Bio
I’m a postdoc and resident at Memorial Sloan Kettering, where I split my time between treating patients as a Radiation Oncology resident in the Holman Pathway and building computational tools to make clinical cancer data more informative. As a postdoctoral researcher in Computational Oncology, I work with Nikolaus Schultz, Francisco Sanchez-Vega, and Sohrab Shah and lead the Pathology Data Mining team within the Cancer Data Science Initiative.
I got my PhD and MD through the Weill Cornell/Rockefeller/Sloan Kettering Tri-Institutional MD-PhD Program, doing my dissertation in Computational Oncology with Sohrab Shah via MSK-MIND. Before that, I studied Biomedical Engineering at Yale.
The through-line in my work is using machine learning to pull clinically actionable insights out of data that’s already being generated during routine cancer care — pathology slides, sequencing panels, clinical records.
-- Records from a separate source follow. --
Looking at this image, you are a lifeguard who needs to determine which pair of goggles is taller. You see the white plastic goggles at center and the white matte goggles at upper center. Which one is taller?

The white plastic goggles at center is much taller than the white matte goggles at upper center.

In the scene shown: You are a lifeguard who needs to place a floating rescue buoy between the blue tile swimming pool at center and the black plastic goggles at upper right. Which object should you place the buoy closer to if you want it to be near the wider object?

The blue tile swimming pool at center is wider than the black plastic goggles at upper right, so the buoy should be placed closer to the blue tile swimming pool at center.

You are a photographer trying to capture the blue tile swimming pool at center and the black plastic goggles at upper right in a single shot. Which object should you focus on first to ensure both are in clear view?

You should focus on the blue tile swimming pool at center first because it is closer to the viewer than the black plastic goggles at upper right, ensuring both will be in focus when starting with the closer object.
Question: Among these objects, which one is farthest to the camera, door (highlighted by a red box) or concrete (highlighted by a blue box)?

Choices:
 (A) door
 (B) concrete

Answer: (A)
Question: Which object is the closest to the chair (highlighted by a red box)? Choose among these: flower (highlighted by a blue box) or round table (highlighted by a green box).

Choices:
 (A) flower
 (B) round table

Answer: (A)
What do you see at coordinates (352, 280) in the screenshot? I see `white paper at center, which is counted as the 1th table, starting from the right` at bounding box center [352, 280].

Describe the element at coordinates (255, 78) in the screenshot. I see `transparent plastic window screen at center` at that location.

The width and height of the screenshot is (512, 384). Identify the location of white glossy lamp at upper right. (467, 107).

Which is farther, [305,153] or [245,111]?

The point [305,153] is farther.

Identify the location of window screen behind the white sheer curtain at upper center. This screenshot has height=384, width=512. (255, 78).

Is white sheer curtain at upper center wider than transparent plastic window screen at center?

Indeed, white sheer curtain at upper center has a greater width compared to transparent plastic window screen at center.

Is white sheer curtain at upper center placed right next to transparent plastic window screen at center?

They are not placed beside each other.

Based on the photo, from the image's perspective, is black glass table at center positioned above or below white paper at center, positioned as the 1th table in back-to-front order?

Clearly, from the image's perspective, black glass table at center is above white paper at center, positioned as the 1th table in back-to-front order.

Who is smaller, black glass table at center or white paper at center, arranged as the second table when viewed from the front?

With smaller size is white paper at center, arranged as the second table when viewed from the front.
I’m especially drawn to digital pathology and multimodal ML, where there’s a massive opportunity to connect what we see under the microscope with what’s happening at the molecular level, and how they impact response to specific therapies. Some of my prior work applied this idea to breast cancer: we built ML to identify patients who stand to benefit from chemotherapy after surgery.
I’m a PI on grants from the Fund for Innovation in Cancer Informatics and aiTDIF, a member of the MSK Entrepreneurship Initiative, and have given talks at AACR: Special Conference on AI and ML and ESMO AI. I was recently awarded the AACR-Margaret Foti Foundation Scholar-in-Training Award for our most recent work in progress.